EXERCISE DATA
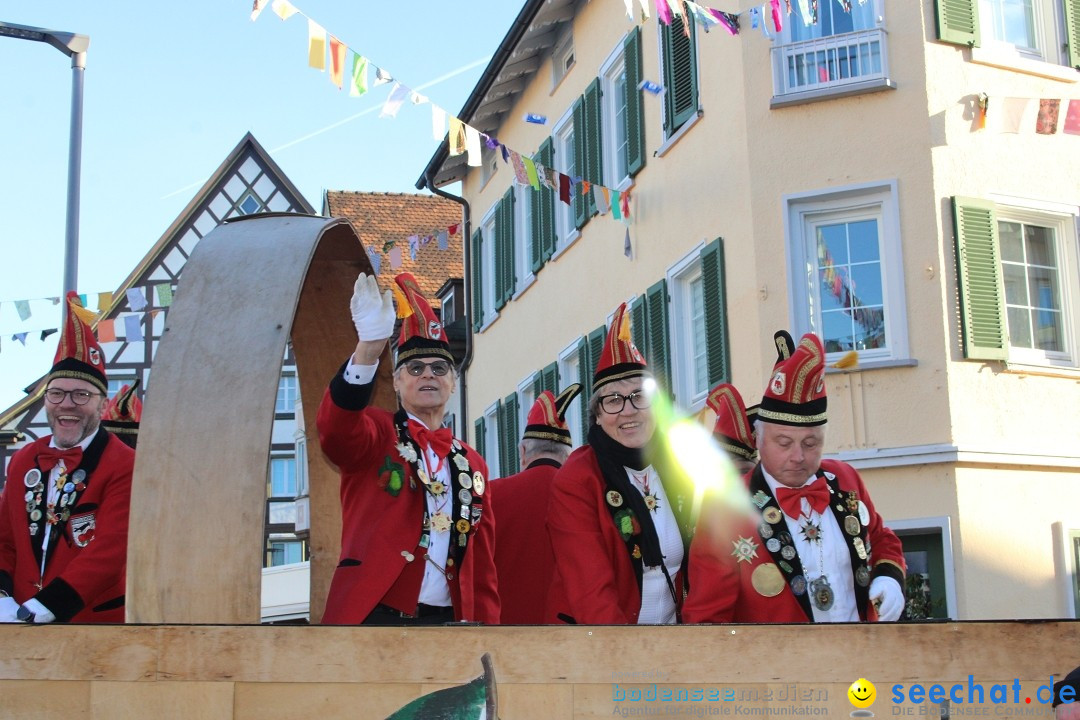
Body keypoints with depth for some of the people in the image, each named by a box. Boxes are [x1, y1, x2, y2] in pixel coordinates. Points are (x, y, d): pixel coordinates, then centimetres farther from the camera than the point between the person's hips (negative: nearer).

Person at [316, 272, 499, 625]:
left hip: (448, 619, 4)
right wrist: (370, 344, -34)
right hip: (373, 615, -4)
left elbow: (482, 561, 16)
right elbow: (336, 428, -21)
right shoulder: (378, 433, 5)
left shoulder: (472, 463, 16)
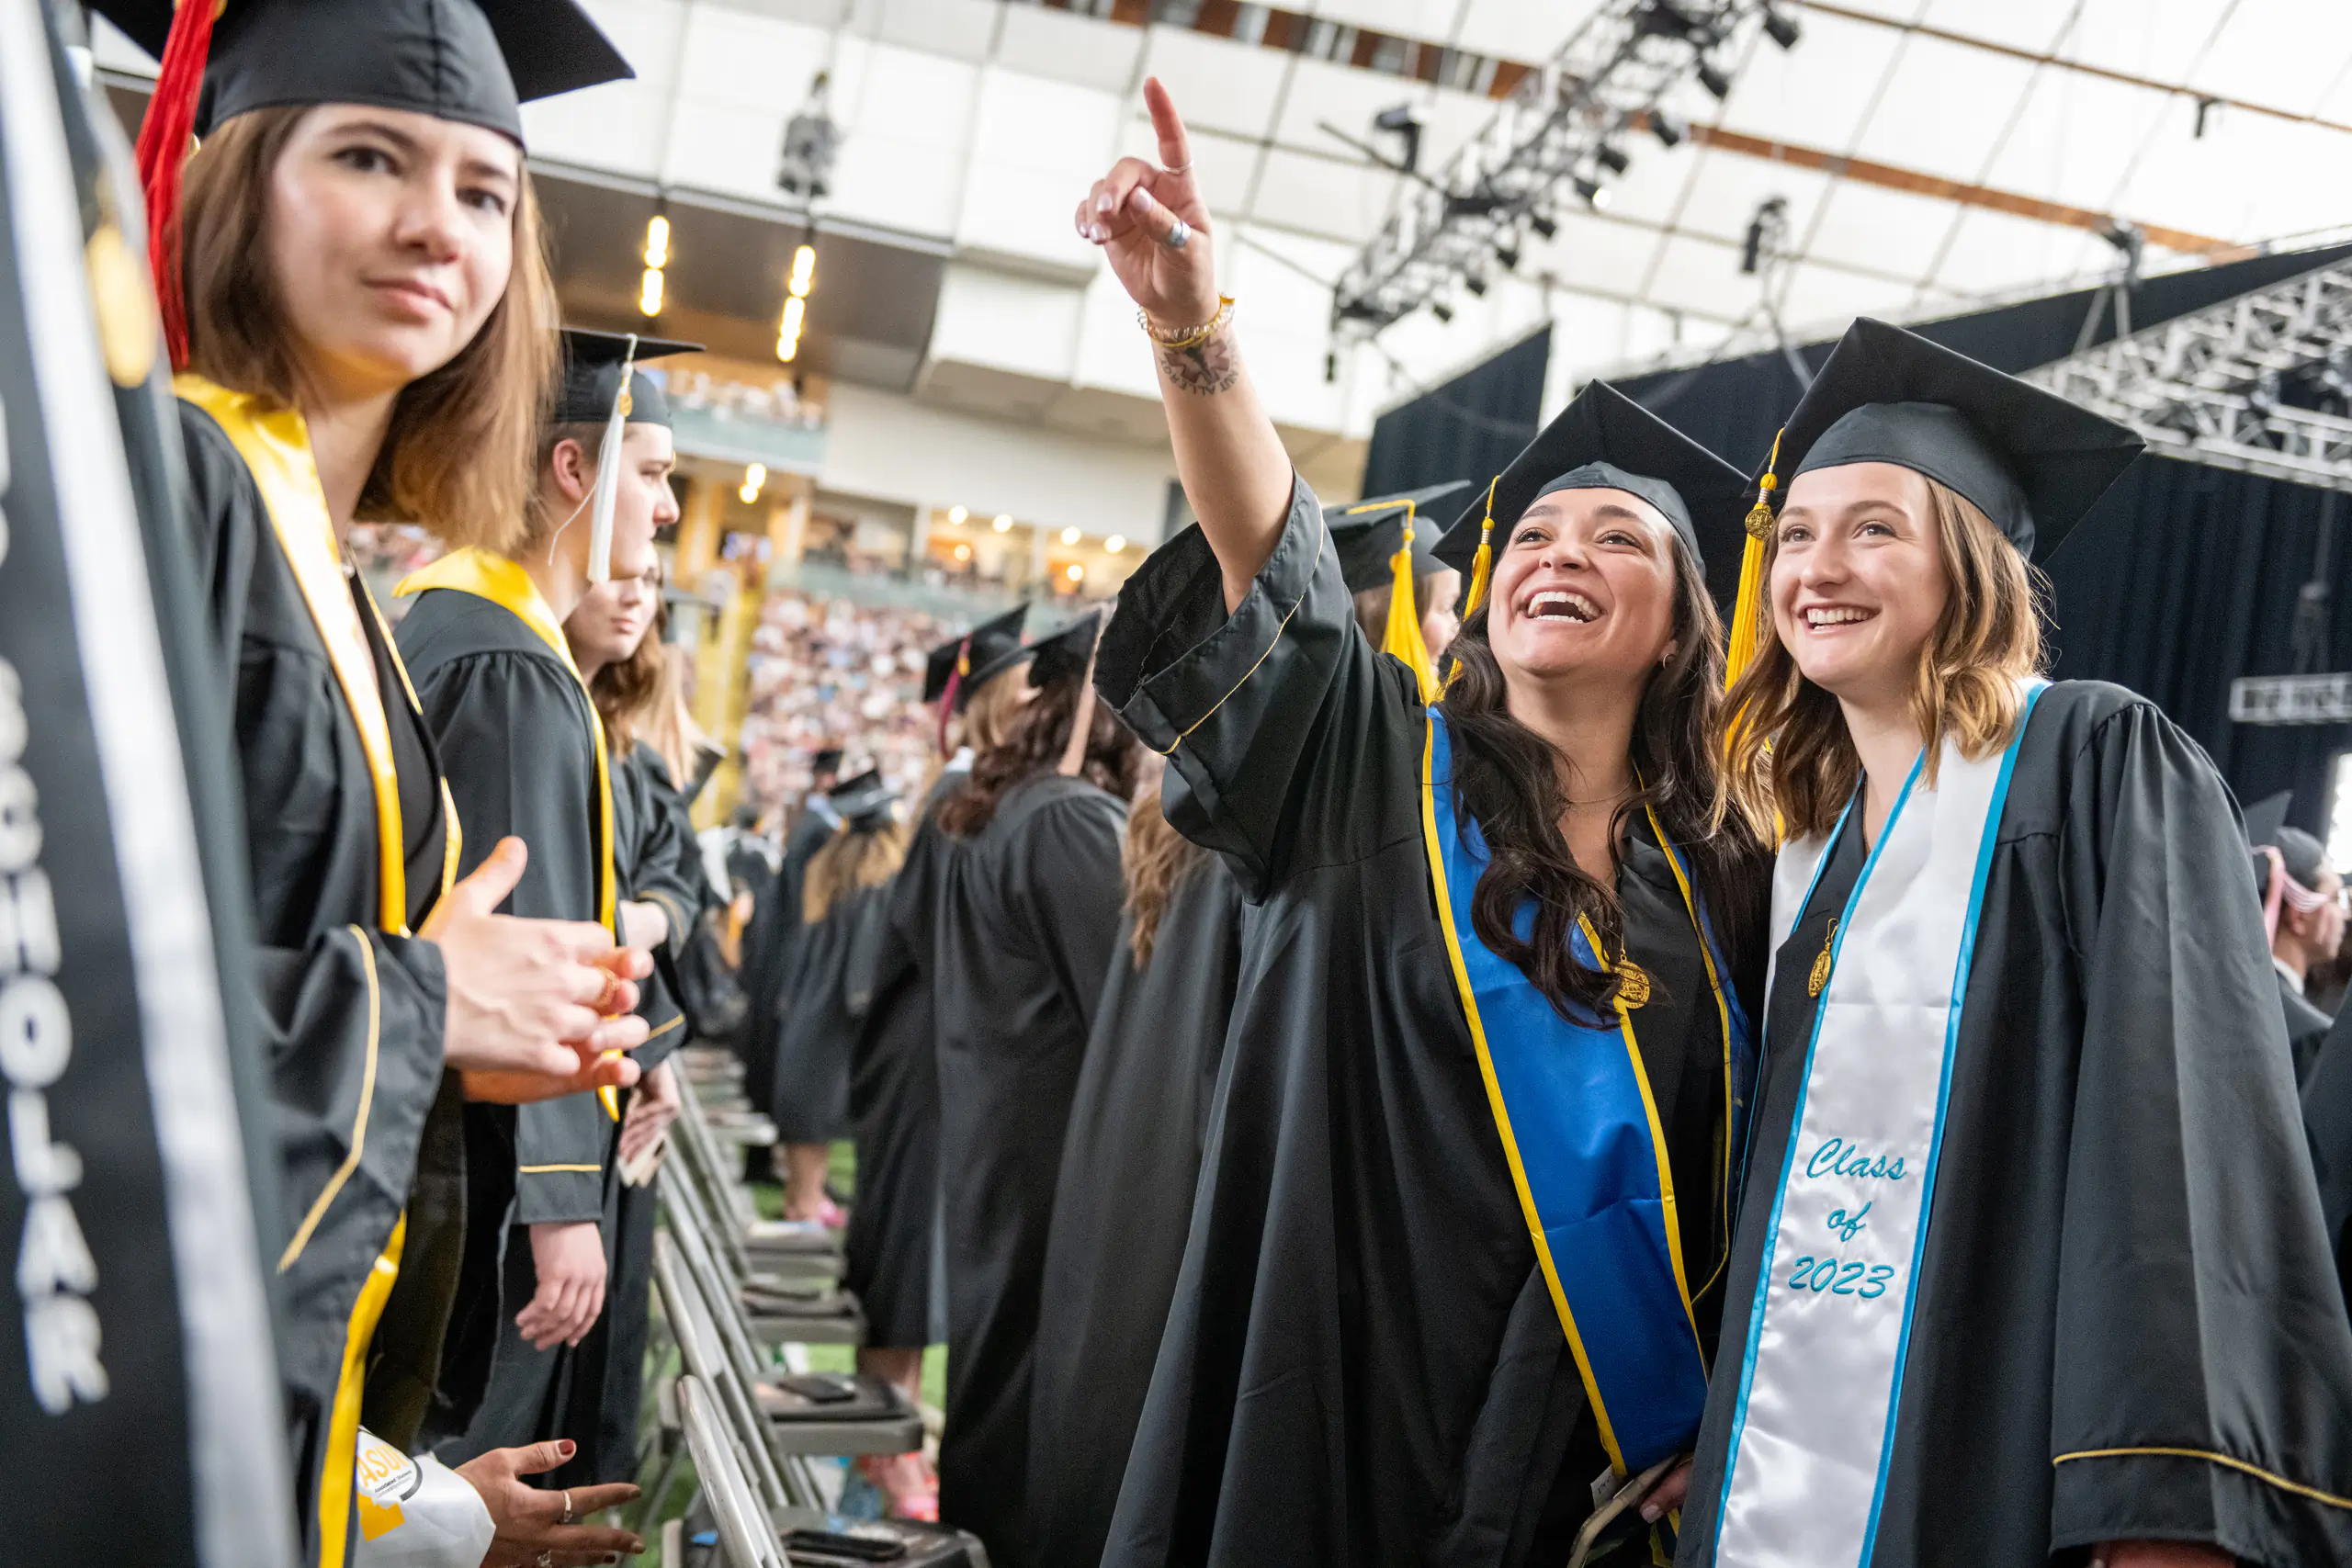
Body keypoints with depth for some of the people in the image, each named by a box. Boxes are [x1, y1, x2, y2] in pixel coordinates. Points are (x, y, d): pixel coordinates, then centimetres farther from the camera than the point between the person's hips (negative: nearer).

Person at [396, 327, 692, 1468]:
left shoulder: (453, 620, 12)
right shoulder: (513, 669, -19)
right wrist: (560, 1200, -22)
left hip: (435, 1131, 10)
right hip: (484, 1159, -10)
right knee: (471, 1454, 0)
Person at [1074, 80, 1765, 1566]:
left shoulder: (1718, 876, 5)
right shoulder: (1375, 765, -2)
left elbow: (1744, 1183, 10)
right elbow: (1274, 568, -19)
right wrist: (1193, 327, -34)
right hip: (1339, 1430, -2)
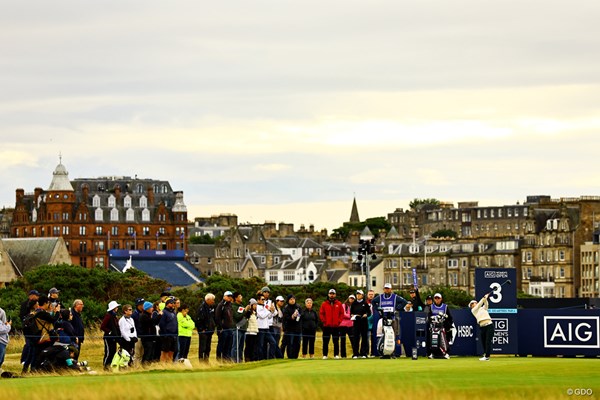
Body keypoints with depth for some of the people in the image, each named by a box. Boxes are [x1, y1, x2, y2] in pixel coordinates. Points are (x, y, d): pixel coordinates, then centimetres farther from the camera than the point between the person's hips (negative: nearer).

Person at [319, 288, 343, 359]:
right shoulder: (324, 304, 5)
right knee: (325, 342, 0)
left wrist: (339, 321, -4)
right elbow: (321, 313, 4)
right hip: (326, 326, 0)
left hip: (336, 326, 0)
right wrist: (324, 321, -7)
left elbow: (342, 313, 7)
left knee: (336, 341, 2)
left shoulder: (339, 304, 7)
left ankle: (336, 355, 5)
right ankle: (325, 355, 3)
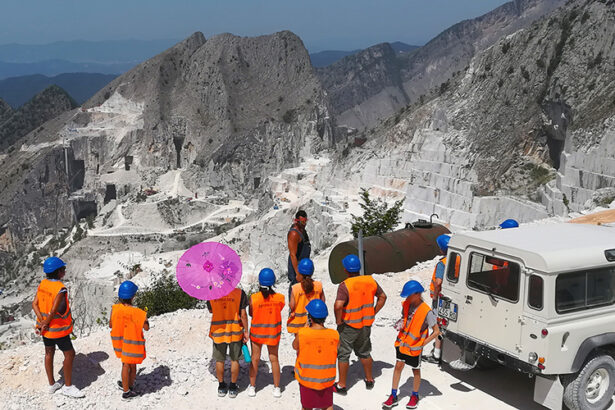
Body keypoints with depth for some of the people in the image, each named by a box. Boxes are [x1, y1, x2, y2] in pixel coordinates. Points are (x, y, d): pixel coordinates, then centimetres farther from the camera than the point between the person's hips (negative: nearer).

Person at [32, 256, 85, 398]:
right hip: (58, 328, -8)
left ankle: (52, 384, 32)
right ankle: (68, 386, 13)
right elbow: (53, 311, -27)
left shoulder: (43, 283, -2)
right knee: (69, 354, 5)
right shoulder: (60, 289, -25)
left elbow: (35, 304, -4)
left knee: (49, 353, 19)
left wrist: (42, 321, -10)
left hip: (46, 327, 8)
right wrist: (45, 324, -12)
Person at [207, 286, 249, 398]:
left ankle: (221, 387, 26)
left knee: (219, 360, 15)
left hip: (218, 331, 1)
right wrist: (246, 331, -2)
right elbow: (243, 315, -12)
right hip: (235, 331, -1)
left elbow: (210, 310, 7)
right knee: (234, 360, 14)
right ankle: (233, 388, 22)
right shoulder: (239, 293, -14)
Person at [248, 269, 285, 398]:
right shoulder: (280, 298, -20)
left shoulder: (253, 298, -23)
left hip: (257, 332, -1)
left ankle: (252, 386, 29)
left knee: (255, 359, 16)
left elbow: (251, 314, -7)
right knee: (274, 359, 16)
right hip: (273, 333, 1)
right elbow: (279, 310, -2)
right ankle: (277, 388, 26)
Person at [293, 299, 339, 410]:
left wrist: (306, 328, 0)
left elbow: (295, 346, -4)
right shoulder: (334, 335, -18)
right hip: (327, 379, 1)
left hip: (307, 377, -1)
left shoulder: (302, 334, -24)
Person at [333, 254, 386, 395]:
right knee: (364, 352, 24)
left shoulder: (345, 285, -23)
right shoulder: (370, 281, -4)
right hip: (366, 324, 6)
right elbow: (382, 297, 7)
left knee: (343, 355, 10)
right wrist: (373, 313, 10)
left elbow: (338, 305, -34)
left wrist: (338, 321, -17)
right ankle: (369, 380, 36)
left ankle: (342, 385, 18)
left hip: (349, 326, -5)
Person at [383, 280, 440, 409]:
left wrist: (422, 344, -16)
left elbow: (436, 331, -15)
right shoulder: (406, 305, -4)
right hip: (403, 342, 5)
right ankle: (393, 396, 16)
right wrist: (400, 324, -6)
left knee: (416, 370, 11)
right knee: (398, 366, 6)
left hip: (415, 346, -4)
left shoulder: (426, 311, -21)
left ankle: (415, 396, 31)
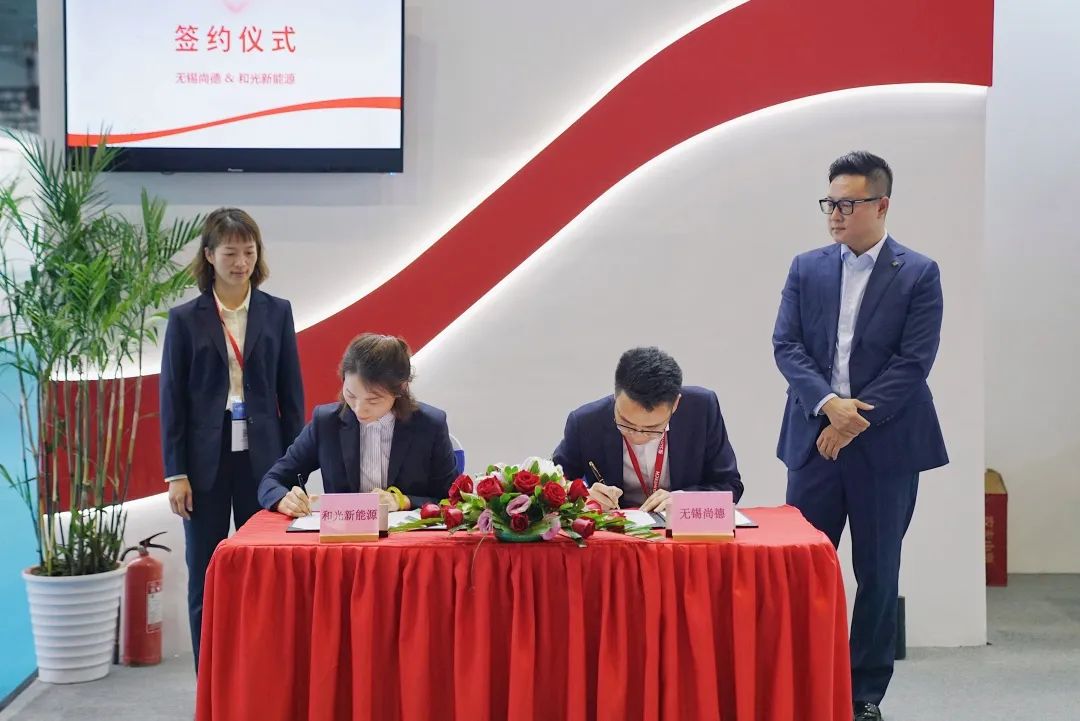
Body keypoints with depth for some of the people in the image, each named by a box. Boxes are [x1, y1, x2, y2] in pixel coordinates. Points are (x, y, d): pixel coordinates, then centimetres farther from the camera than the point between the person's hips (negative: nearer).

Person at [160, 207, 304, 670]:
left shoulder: (277, 312, 5)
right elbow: (172, 399, 1)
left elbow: (291, 393, 6)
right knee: (205, 577, 6)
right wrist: (175, 472, -5)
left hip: (262, 457, 1)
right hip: (207, 458, -1)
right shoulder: (185, 319, 1)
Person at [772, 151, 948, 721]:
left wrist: (856, 419, -15)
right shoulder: (806, 269, 7)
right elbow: (786, 346, 0)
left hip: (885, 444, -2)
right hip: (814, 438, 2)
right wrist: (828, 404, -16)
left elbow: (913, 362, -9)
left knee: (878, 573, 6)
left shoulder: (918, 274, -2)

EXERCISE
Copy out every line of the records above word for word, leaving out the pictures.

WRITTEN SOLUTION
Body keypoints with depth for some of the people in the image, each named by a box. Boxes are [x1, y1, x2, y2] in pixel coordinates. Points are (x, y, d): pixel coordinates, then centimetres farther from the camera than the point between the person's hips (negative: nearer).

Person at [316, 272, 499, 625]:
left hip: (448, 619, 4)
right wrist: (370, 344, -34)
right hip: (373, 615, -4)
left elbow: (482, 561, 16)
right elbow: (336, 428, -21)
right shoulder: (378, 433, 5)
left shoulder: (472, 463, 16)
Body keypoints with depth for some of the people in the image, each named by a box. Boxes are [x1, y1, x2, y2] in pixel coordinates. Points are (x, y, d): pixel coordinates, then centimetres farther from the camera than the point between the person's hips (negative: nearer).

Person at [396, 327, 692, 1468]:
left shoulder: (453, 620, 12)
right shoulder: (513, 669, -19)
right wrist: (560, 1200, -22)
left hip: (435, 1131, 10)
right hip: (484, 1159, -10)
right knee: (471, 1454, 0)
Person at [1074, 80, 1765, 1566]:
left shoulder: (1718, 876, 5)
right shoulder: (1375, 765, -2)
left elbow: (1744, 1183, 10)
right elbow: (1274, 568, -19)
right wrist: (1193, 327, -34)
right hip: (1339, 1430, -2)
Body keypoints with depth for some of the people in the image, each named by a box. Boxes are [x1, y1, x2, y2] in pixel coordinates. Points are (x, y, d): pixel coordinates, then centimetres farther from the camera than the point between the person's hips (negative: nearer).

Person at [319, 288, 343, 359]:
right shoulder: (324, 304, 5)
right knee: (325, 342, 0)
left wrist: (339, 321, -4)
right elbow: (321, 313, 4)
right hip: (326, 326, 0)
left hip: (336, 326, 0)
right wrist: (324, 321, -7)
left elbow: (342, 313, 7)
left knee: (336, 341, 2)
left shoulder: (339, 304, 7)
left ankle: (336, 355, 5)
right ankle: (325, 355, 3)
Body keypoints with depth for some of the people in the image, each named by a box. Boxes are [x1, y1, x2, y2] in pixel coordinates. Points are (x, y, d): pixel coordinates, then centimetres farther from the camera than the point between the person's hips (negative: nearer).

Person at [32, 256, 85, 398]:
right hip: (58, 328, -8)
left ankle: (52, 384, 32)
right ankle: (68, 386, 13)
right elbow: (53, 311, -27)
left shoulder: (43, 283, -2)
right knee: (69, 354, 5)
right shoulder: (60, 289, -25)
left elbow: (35, 304, -4)
left knee: (49, 353, 19)
left wrist: (42, 321, -10)
left hip: (46, 327, 8)
right wrist: (45, 324, -12)
Person at [207, 286, 249, 398]:
left ankle: (221, 387, 26)
left knee: (219, 360, 15)
left hip: (218, 331, 1)
right wrist: (246, 331, -2)
right elbow: (243, 315, -12)
right hip: (235, 331, -1)
left elbow: (210, 310, 7)
right knee: (234, 360, 14)
right ankle: (233, 388, 22)
right shoulder: (239, 293, -14)
Person at [248, 269, 285, 398]:
right shoulder: (280, 298, -20)
left shoulder: (253, 298, -23)
left hip: (257, 332, -1)
left ankle: (252, 386, 29)
left knee: (255, 359, 16)
left elbow: (251, 314, -7)
right knee: (274, 359, 16)
right hip: (273, 333, 1)
right elbow: (279, 310, -2)
right ankle: (277, 388, 26)
Person at [293, 299, 339, 410]:
left wrist: (306, 328, 0)
left elbow: (295, 346, -4)
right shoulder: (334, 335, -18)
right hip: (327, 379, 1)
left hip: (307, 377, -1)
left shoulder: (302, 334, -24)
Person at [333, 254, 386, 395]:
right knee: (364, 352, 24)
left shoulder: (345, 285, -23)
right shoulder: (370, 281, -4)
right hip: (366, 324, 6)
right elbow: (382, 297, 7)
left knee: (343, 355, 10)
right wrist: (373, 313, 10)
left elbow: (338, 305, -34)
left wrist: (338, 321, -17)
right ankle: (369, 380, 36)
left ankle: (342, 385, 18)
left hip: (349, 326, -5)
Person at [383, 280, 440, 409]:
left wrist: (422, 344, -16)
left elbow: (436, 331, -15)
right shoulder: (406, 305, -4)
right hip: (403, 342, 5)
right ankle: (393, 396, 16)
right wrist: (400, 324, -6)
left knee: (416, 370, 11)
right knee: (398, 366, 6)
left hip: (415, 346, -4)
left shoulder: (426, 311, -21)
left ankle: (415, 396, 31)
Body keypoints with depth for some of the people in the image, each named by a box. Boxes are [x1, y1, x2, y2] in pixel coordinates. Points are (x, y, d): pixel coordinates, then centimetres farther from the camera than the point between the person's hips (negative: nearer).

Person at [160, 207, 304, 670]:
left shoulder: (277, 312, 5)
right elbow: (172, 399, 1)
left elbow: (291, 393, 6)
right knee: (205, 577, 6)
right wrist: (175, 472, -5)
left hip: (262, 457, 1)
right hip: (207, 458, -1)
right shoulder: (185, 319, 1)
Person at [772, 151, 948, 721]:
left wrist: (856, 419, -15)
right shoulder: (806, 269, 7)
right elbow: (786, 346, 0)
left hip: (885, 444, -2)
right hip: (814, 438, 2)
right wrist: (828, 404, -16)
left elbow: (913, 362, -9)
left knee: (878, 573, 6)
left shoulder: (918, 274, -2)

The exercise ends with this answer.